Leslie Adrienne Miller on “Cove”
“Cove” is one of series of poems I’ve been working on about the ways we remove ourselves mentally and physically (or fail to) from the bombardment of bad news, toxic people, general anxiety, the intractable demands of our own bodies, and much else that conspires to claim our attention. “Cove” predates the Marie Kondo craze to embrace minimalism, and while it doesn’t exactly celebrate the shedding of material acquisitions, it does examine the female urge to take shelter from the consuming projects of social and domestic management. Luxury, for many of us, is ironically, the illusion of having nothing, of shedding layers of conscious and subconscious management of schedules, people, domiciles. Going north into the woods, is often, for me, a slow, solitary, and deliberate winnowing of debilitating kinds of consciousness.

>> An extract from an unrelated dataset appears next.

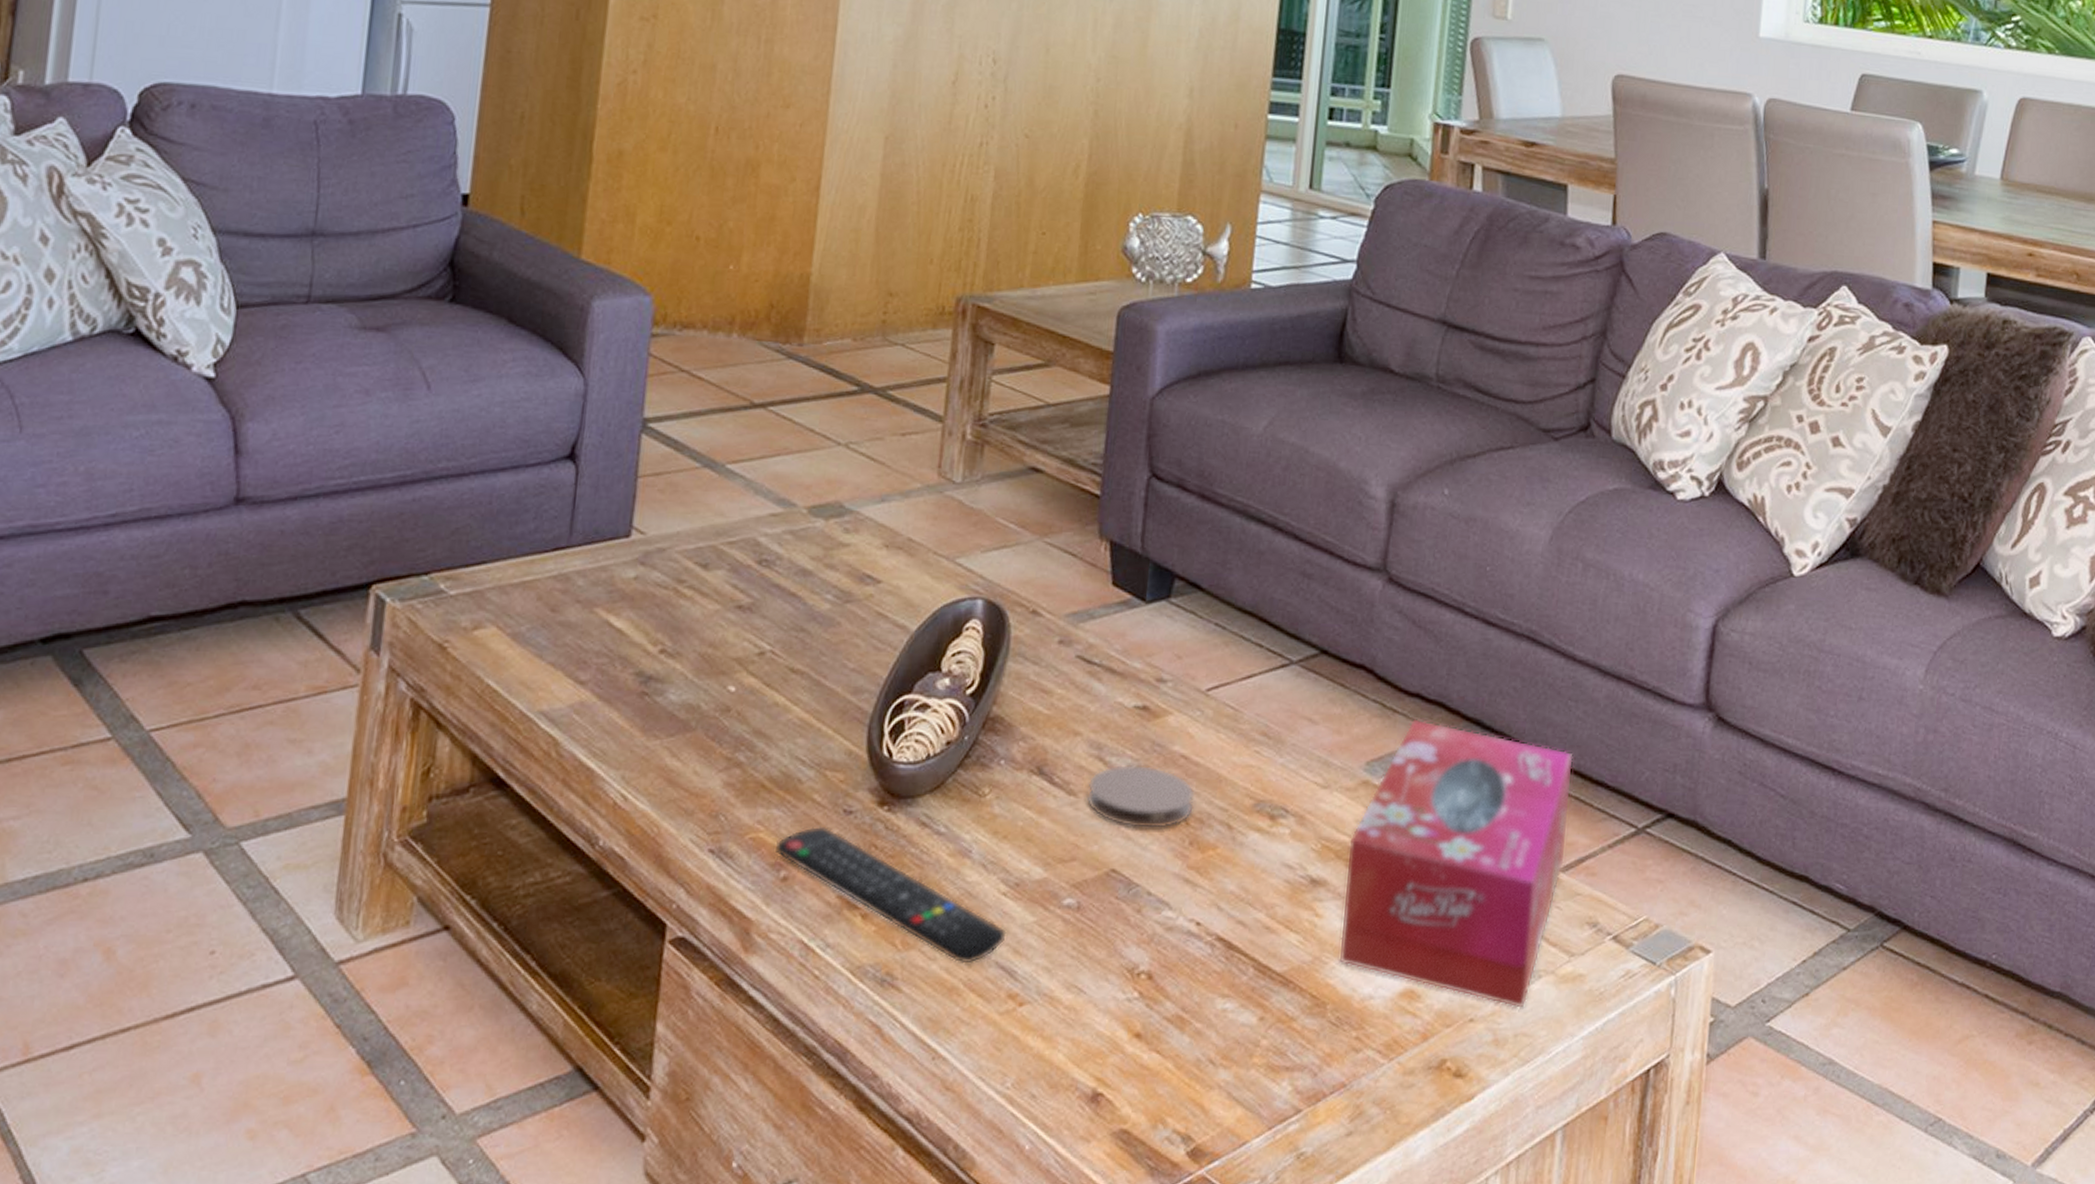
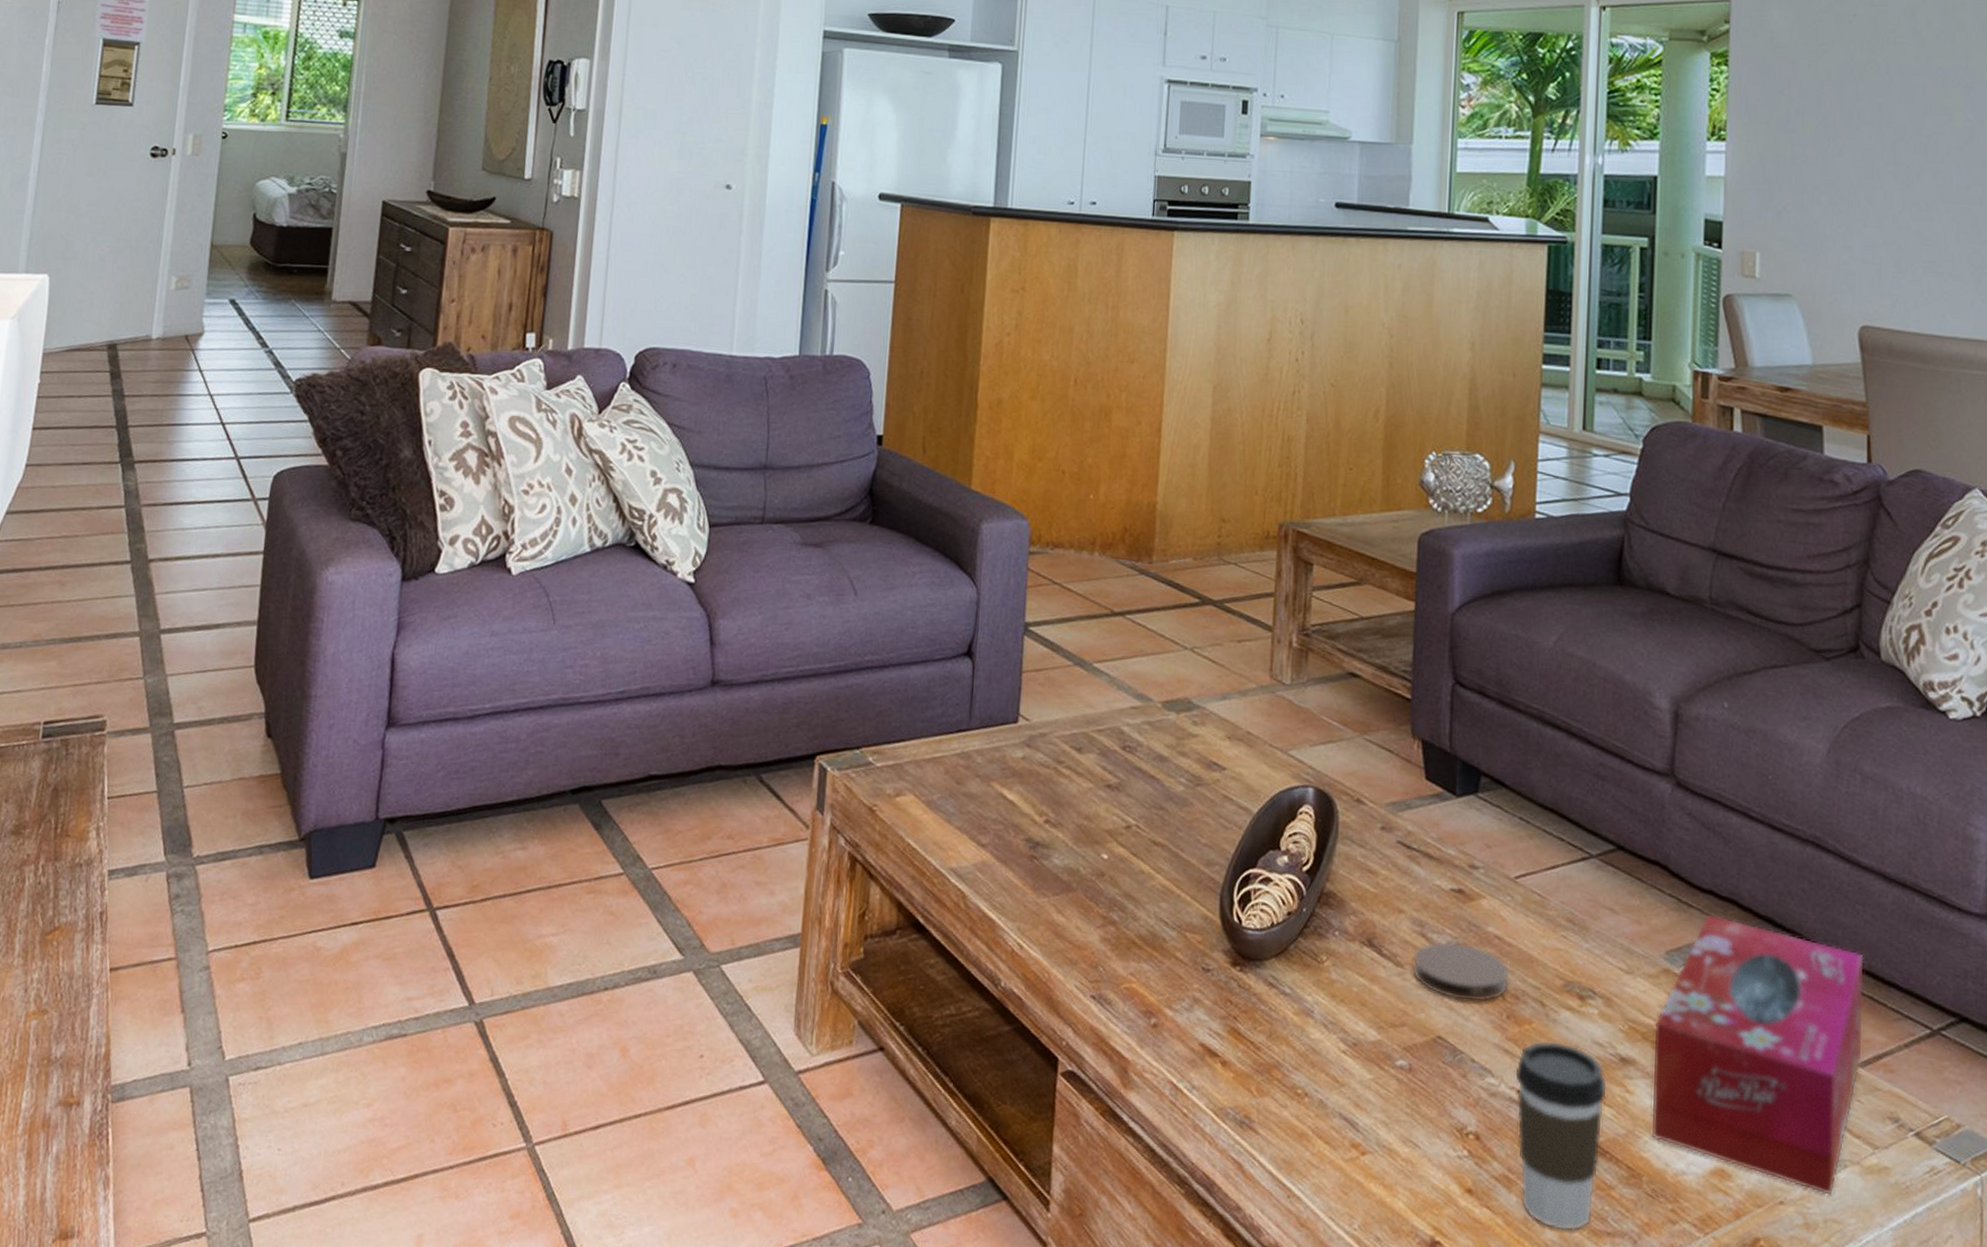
remote control: present [776,825,1007,964] -> none [1147,980,1348,1113]
coffee cup: none [1193,866,1296,1070] -> present [1514,1040,1608,1231]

The form of the poem is tidy quintets that pit spare, sharp Anglo-Saxon nouns and verbs against Latinates like “luxury” and “liberty.” Often, those contrasts are heightened by sound echo as in “carapace” and “hiss.” The title, “cove,” describes both specific kinds of shore and domestic interior associated with privacy and shelter, and it’s a word rich in multiple meanings. I’m also playing with the “lux” in “luxury” a little bit here, varieties of light and luminosity being things that driving, solitude, vistas of water, and freedom from obligations afford us. And that moment when you suddenly realize you are out of cell phone range—that too is luxury and shelter from all kinds of storm!